Furthermore, the theory of Arbitrage Pricing Theory neglects salient statistical metrics that are commonly used in data science to assess the applicability of a model, namely \(p\)-value assessment. Considering the overall design of our experiment, we could have returned more significant results by considering multiple monkey portfolios. As it stands, it is not sufficient to merely use one instance of a monkey portfolio. This decision, however, was made out of time constraints.

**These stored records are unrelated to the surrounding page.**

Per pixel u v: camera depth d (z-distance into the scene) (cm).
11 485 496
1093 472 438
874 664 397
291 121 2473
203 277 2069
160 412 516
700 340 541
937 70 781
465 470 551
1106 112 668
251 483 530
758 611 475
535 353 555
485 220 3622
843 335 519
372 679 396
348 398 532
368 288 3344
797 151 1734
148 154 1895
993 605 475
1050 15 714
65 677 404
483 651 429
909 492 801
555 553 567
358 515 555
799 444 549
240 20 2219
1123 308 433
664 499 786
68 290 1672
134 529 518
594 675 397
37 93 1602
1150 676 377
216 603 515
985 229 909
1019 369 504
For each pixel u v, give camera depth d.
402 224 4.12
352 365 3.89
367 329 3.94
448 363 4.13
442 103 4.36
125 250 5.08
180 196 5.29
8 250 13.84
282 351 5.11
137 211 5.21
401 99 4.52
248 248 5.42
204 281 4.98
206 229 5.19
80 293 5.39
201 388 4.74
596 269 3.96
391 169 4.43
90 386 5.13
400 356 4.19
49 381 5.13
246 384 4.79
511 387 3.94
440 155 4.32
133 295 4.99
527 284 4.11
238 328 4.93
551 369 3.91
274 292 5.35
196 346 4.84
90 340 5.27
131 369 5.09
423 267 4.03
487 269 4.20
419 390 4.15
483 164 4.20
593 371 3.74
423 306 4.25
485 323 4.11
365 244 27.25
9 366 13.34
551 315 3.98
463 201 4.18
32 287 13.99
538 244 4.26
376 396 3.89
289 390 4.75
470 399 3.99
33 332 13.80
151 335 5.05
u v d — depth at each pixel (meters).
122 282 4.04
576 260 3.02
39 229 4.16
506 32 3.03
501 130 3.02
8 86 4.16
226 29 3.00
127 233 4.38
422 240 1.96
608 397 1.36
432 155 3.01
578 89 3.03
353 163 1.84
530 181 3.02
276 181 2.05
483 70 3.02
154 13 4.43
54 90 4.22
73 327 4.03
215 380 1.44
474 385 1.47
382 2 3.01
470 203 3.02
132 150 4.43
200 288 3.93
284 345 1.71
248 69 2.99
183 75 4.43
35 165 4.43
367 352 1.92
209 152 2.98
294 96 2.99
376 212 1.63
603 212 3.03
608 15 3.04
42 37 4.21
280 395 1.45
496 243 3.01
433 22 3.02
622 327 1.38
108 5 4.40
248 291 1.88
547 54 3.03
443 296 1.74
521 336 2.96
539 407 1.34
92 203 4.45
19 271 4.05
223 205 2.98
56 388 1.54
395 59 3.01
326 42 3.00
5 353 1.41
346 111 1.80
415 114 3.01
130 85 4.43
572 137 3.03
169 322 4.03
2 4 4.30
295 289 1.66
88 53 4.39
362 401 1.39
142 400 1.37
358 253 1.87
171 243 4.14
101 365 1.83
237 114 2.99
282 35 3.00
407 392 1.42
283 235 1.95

In conclusion, our tutorial confirms our hypothesis. That being said, our model is far from industry-ready. It can, however, be improved by combining concepts in data science and financial theory.

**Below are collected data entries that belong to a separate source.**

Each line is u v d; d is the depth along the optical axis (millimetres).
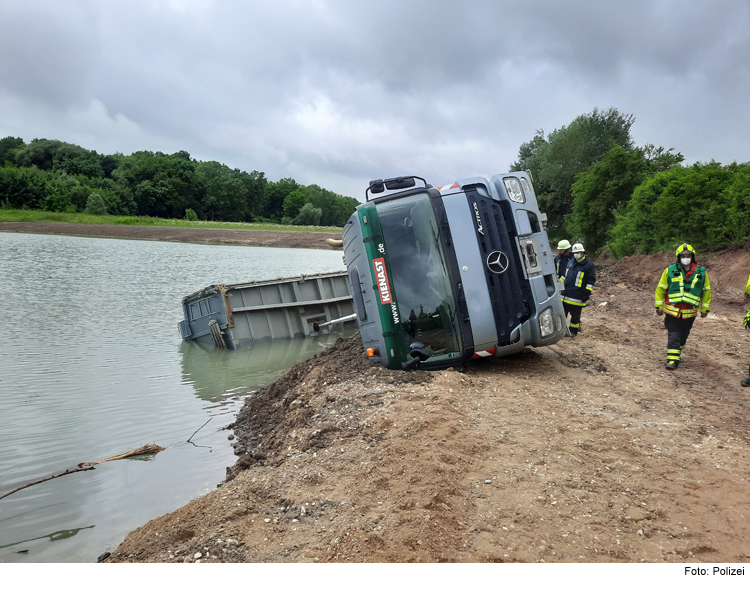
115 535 4465
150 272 29031
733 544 3314
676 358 7645
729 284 13227
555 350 8617
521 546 3291
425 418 5141
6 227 64062
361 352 8766
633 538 3387
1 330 14617
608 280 17078
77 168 124688
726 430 5258
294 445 5480
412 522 3486
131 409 8352
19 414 8055
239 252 47781
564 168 34719
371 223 7074
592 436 5000
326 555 3328
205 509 4277
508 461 4434
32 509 4992
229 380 10391
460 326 6867
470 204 7051
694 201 16469
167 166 128875
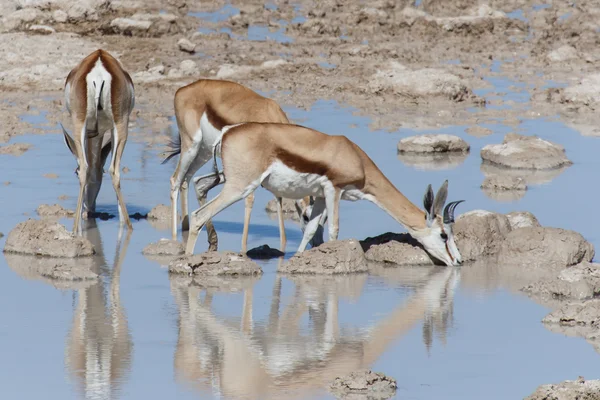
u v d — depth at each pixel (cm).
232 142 3916
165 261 4112
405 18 11969
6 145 6281
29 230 4206
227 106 4362
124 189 5462
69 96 4609
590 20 12319
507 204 5034
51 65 9006
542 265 4106
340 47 10712
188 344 3089
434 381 2800
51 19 10844
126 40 10475
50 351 3003
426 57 10275
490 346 3100
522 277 3944
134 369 2867
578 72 9694
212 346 3073
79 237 4203
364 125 7156
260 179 3956
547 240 4134
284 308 3484
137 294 3619
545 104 8112
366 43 11025
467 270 4056
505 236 4322
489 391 2728
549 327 3303
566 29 11688
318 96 8325
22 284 3716
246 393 2692
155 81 8850
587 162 6147
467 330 3256
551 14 12862
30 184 5375
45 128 6888
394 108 7944
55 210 4816
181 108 4497
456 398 2678
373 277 3934
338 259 3962
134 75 8975
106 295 3600
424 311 3462
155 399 2645
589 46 10925
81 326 3241
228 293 3662
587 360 2980
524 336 3200
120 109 4612
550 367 2919
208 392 2698
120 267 3994
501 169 5984
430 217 4103
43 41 10062
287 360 2964
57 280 3781
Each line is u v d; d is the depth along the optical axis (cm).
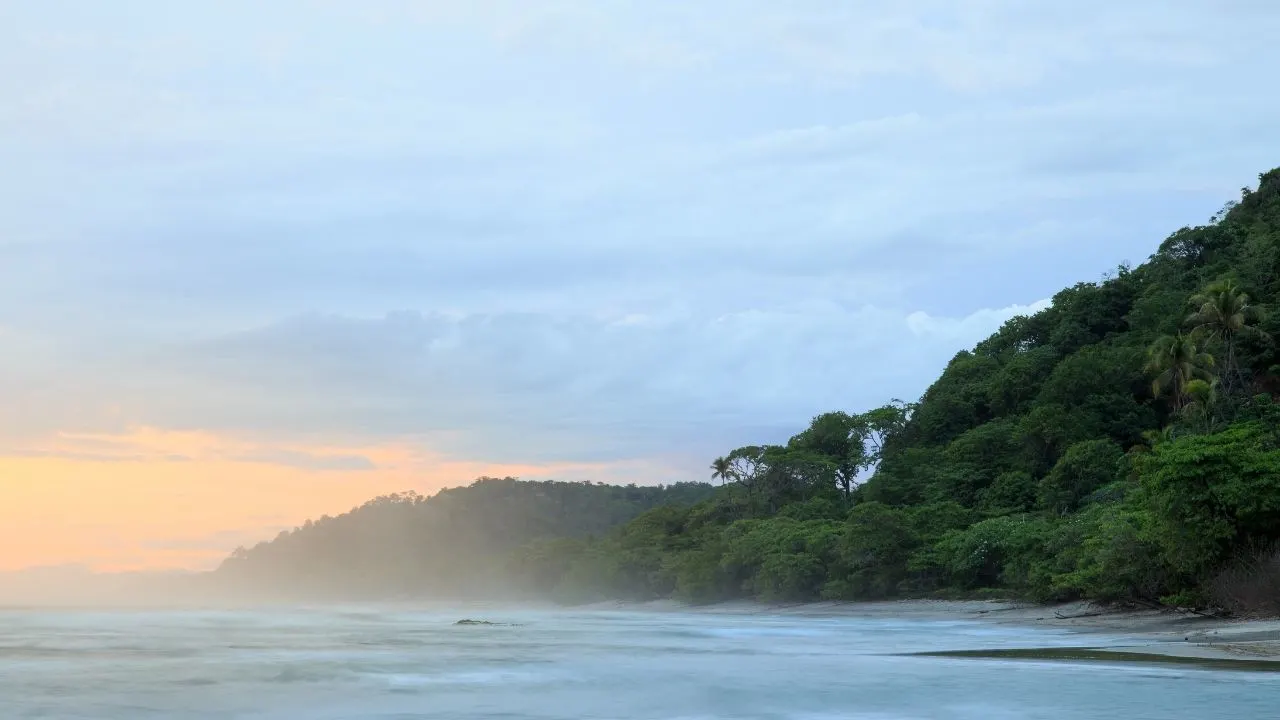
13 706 3372
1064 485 9731
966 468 11638
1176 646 4741
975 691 3394
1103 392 11294
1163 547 5959
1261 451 5931
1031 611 8038
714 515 16475
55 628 10231
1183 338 9112
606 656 5216
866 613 9881
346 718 3089
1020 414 12550
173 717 3128
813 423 16250
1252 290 11044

The following code was run once to extract the following daily historical data over the past 5 years from the date of the JSON call:
This data was extracted for the following equities, tradeable on the IEX exchange:
##
# Returns a dataframe of date, close, high, low, and volume
#
# @param: tick
# String, the stock ticker whose data we want
# @param: range
# String, the range of data. We will use "5y"
#
# @author: Jared Gill
iex_chart <- function(tick, range){
# Make REST call
r <- GET("https://api.iextrading.com/1.0/stock/market/batch",
query = list(symbols = tick,
types = "chart",
range = range, last = "5")
)
# Remove formatting
r1 <- content(r)
rtick <- enframe(unlist(r1[[tick]]$chart))
# Extract data
rdates <- filter(rtick, name=="date")
rclose <- filter(rtick, name=="close")
rhigh <- filter(rtick, name=="high")
rlow <- filter(rtick, name=="low")
rvolume <- filter(rtick, name=="volume")
rchange <- filter(rtick, name=="change")
# Make data frame
df <- data.frame(rdates[2], rclose[2], rhigh[2], rlow[2], rvolume[2],
rchange[2])
# Rename columns
df <- df %>%
rename(date="value", close="value.1", high="value.2", low="value.3",
volume="value.4", change="value.5")
return(df)
}
################################################################################
# Main
################################################################################
# Convert data to dataframes
df_aapl <- iex_chart("AAPL", "5y")
df_cone <- iex_chart("CONE", "5y")
df_fb <- iex_chart("FB", "5y")
df_goog <- iex_chart("GOOG", "5y")
df_govt <- iex_chart("GOVT", "5y")
df_vz <- iex_chart("VZ", "5y")
# Write to CSVs
write_csv(df_aapl, "aapl.csv")
write_csv(df_cone, "cone.csv")
write_csv(df_fb, "fb.csv")
write_csv(df_goog, "goog.csv")
write_csv(df_govt, "govt.csv")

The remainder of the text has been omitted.